| Study text |
-- Opening Marker --
Standards–Back to the future

gips timeline

Several recent events brought to mind the issue of performance/reporting standards.

My good friend at Privcap, David Snow recently remarked in an August PrivCap Digest article  “Will relaxed rules on general solicitation mean tighter performance reporting requirements”. His point was that with general solicitation now a reality for private equity firms, would/should there be a call for more rigorous standardization and/or transparency in performance reporting.

Recently, a firm–TopQ—founded by industry veterans formerly from SL Capital Partners launched www.topquartile.com to provide GPs with online tools to distribute their track records to prospective investors and to  calculate their returns on a daily cashflow basis because ostensibly, a lot of GPs calculate their returns on a monthly or quarterly cashflow basis which is a no-no in this day and age of advanced database and accounting technology and because there is/can be a demonstrable and material difference in compounding effects between calculating returns on a monthly, quarterly or daily basis. In addition they propose you examine an entire firm’s track record rather than cherry-picked funds.

Thirdly, an effort launched by eFront and some of its clients and close relationships created the AltExchange Alliance which is a consortium to standardize the taxonomies used to transfer transactions ,demographic data, and related entity information. It doesn’t currently provide standards for performance reporting but I would suspect that has to be on the roadmap.

These standards already exist

I am going to take off my agnostic hat off for a little bit because the standards and industry practices called for above already exist. The Global Investment Performance Standards (GIPS) created and promulgated by the CFA institute is a series of guidelines which require and recommend exactly what many in the industry are asking for—a rigorous set of guidelines for standardized returns and performance reporting. These standards were written by industry practitioners and reviewed and promulgated by an independent body.

Full disclosure: I fortunate have the privilege to chair the private equity working group that drafted the most recent GIPS guidelines. I’ve also been a member of the working group since 1994.
-- Closing Marker --
| Dataset excerpts |
-- Opening Marker --
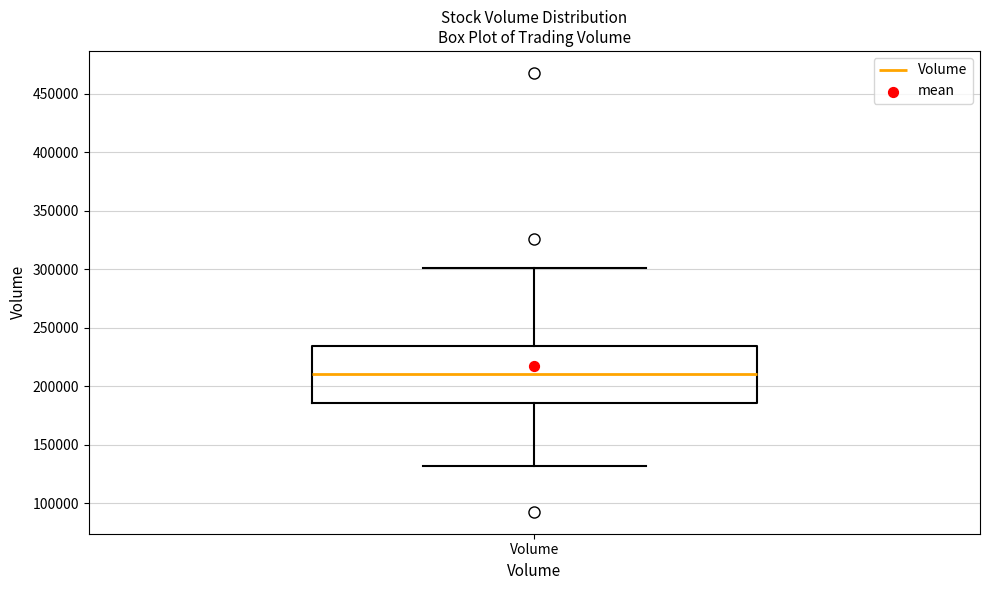

Where is the upper edge of the box for Volume on the y-axis? The values are not printed on the chart, so give them approximately, as read against the axis.

235000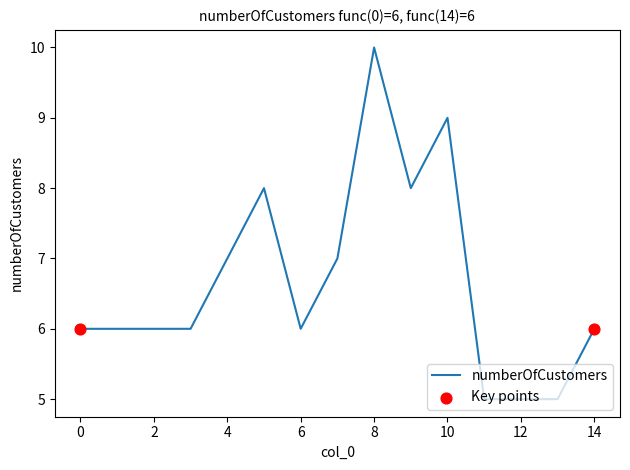

What is the greatest value displayed?

10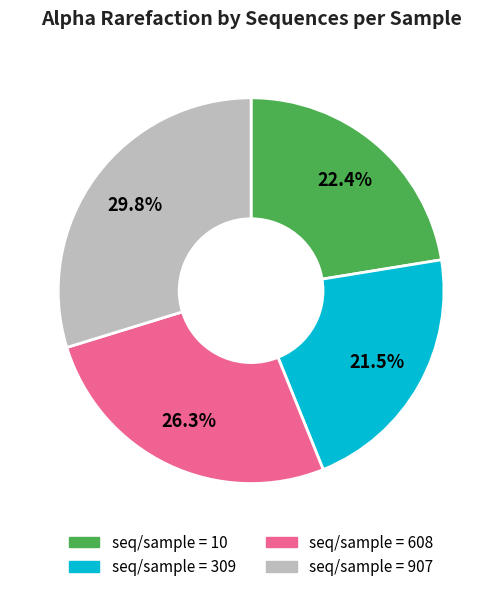

Is there a majority slice in this chart?

No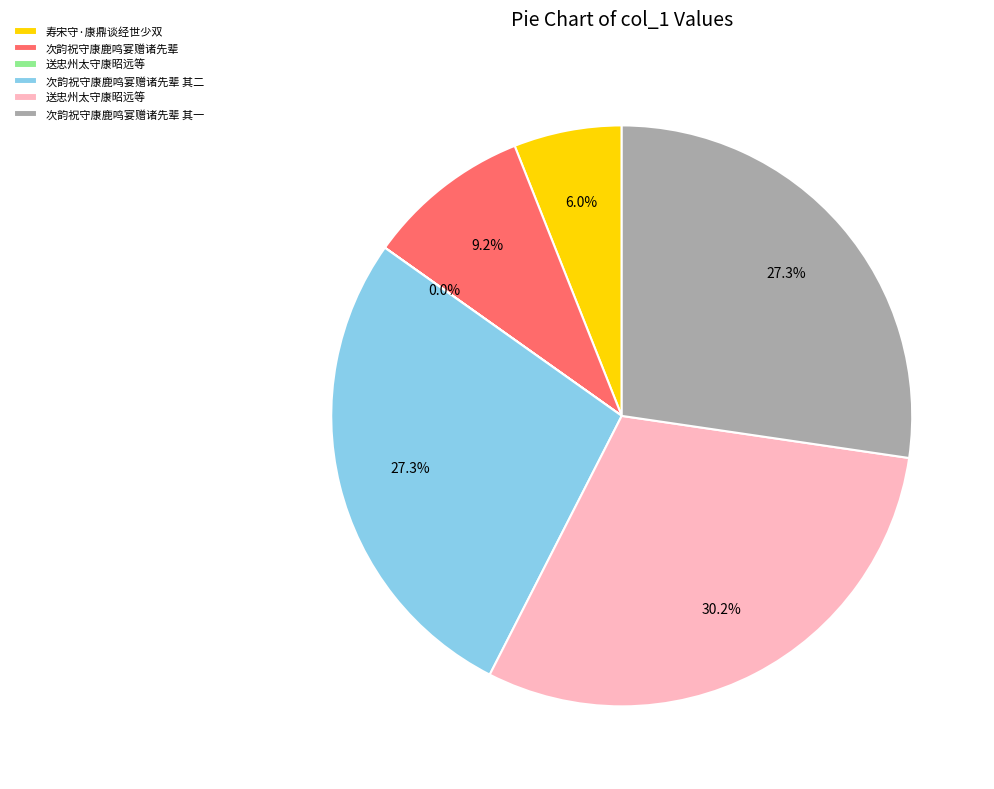

Does any single category account for the majority?

No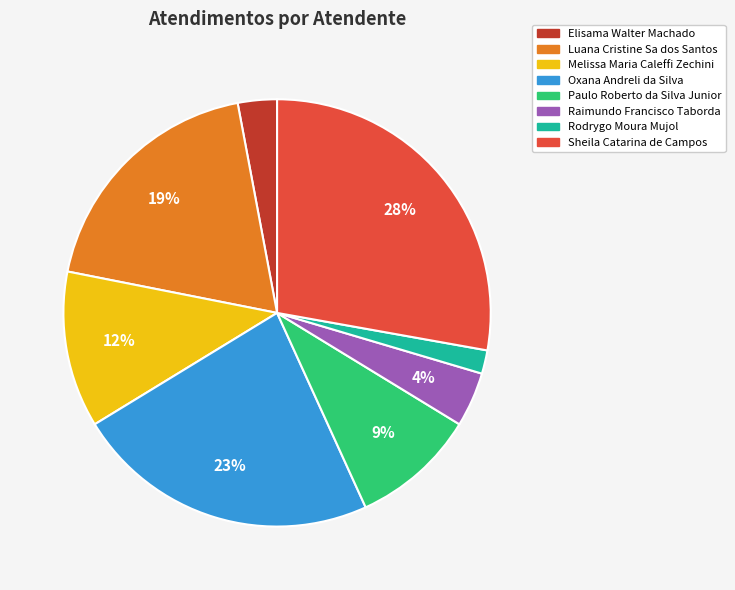

Approximately how many times larger is the value at Paulo Roberto da Silva Junior compared to Sheila Catarina de Campos?

0.3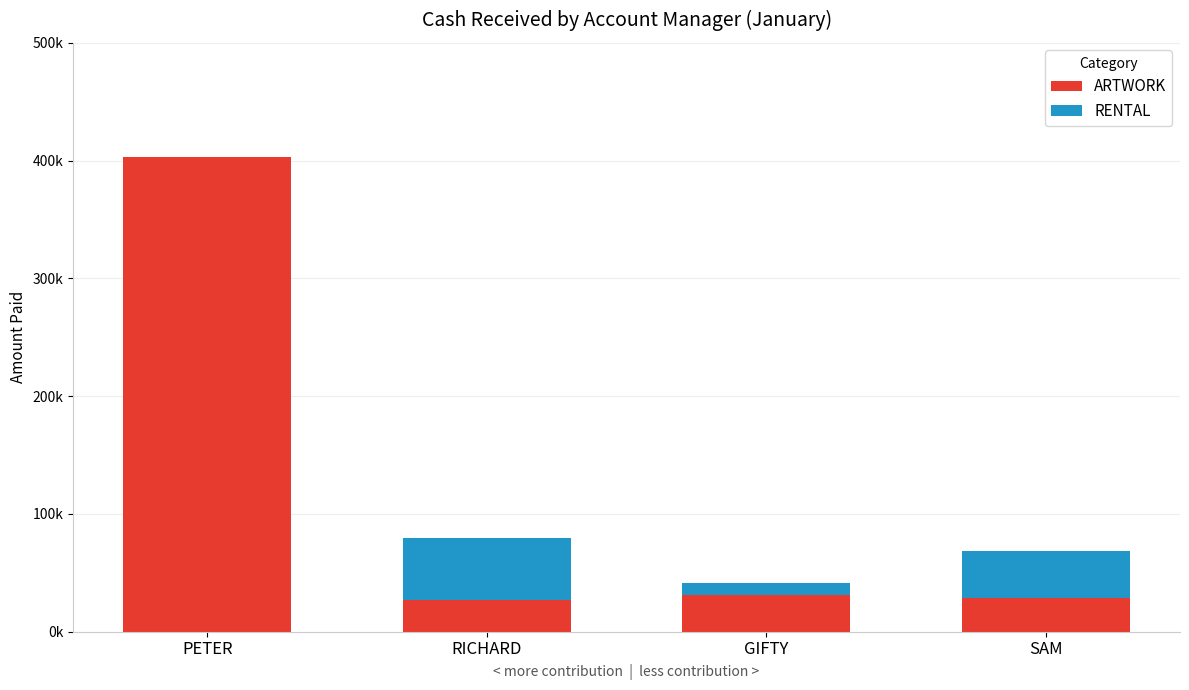

Is it true that ARTWORK equals 12838 at SAM?

False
-- Closing Marker --
| What is being asked |
Please answer from the post on performance reporting standards: which organization created and promulgated the Global Investment Performance Standards? The items above are separate material, unrelated to the post on performance reporting standards.

| Task answer |
The CFA Institute.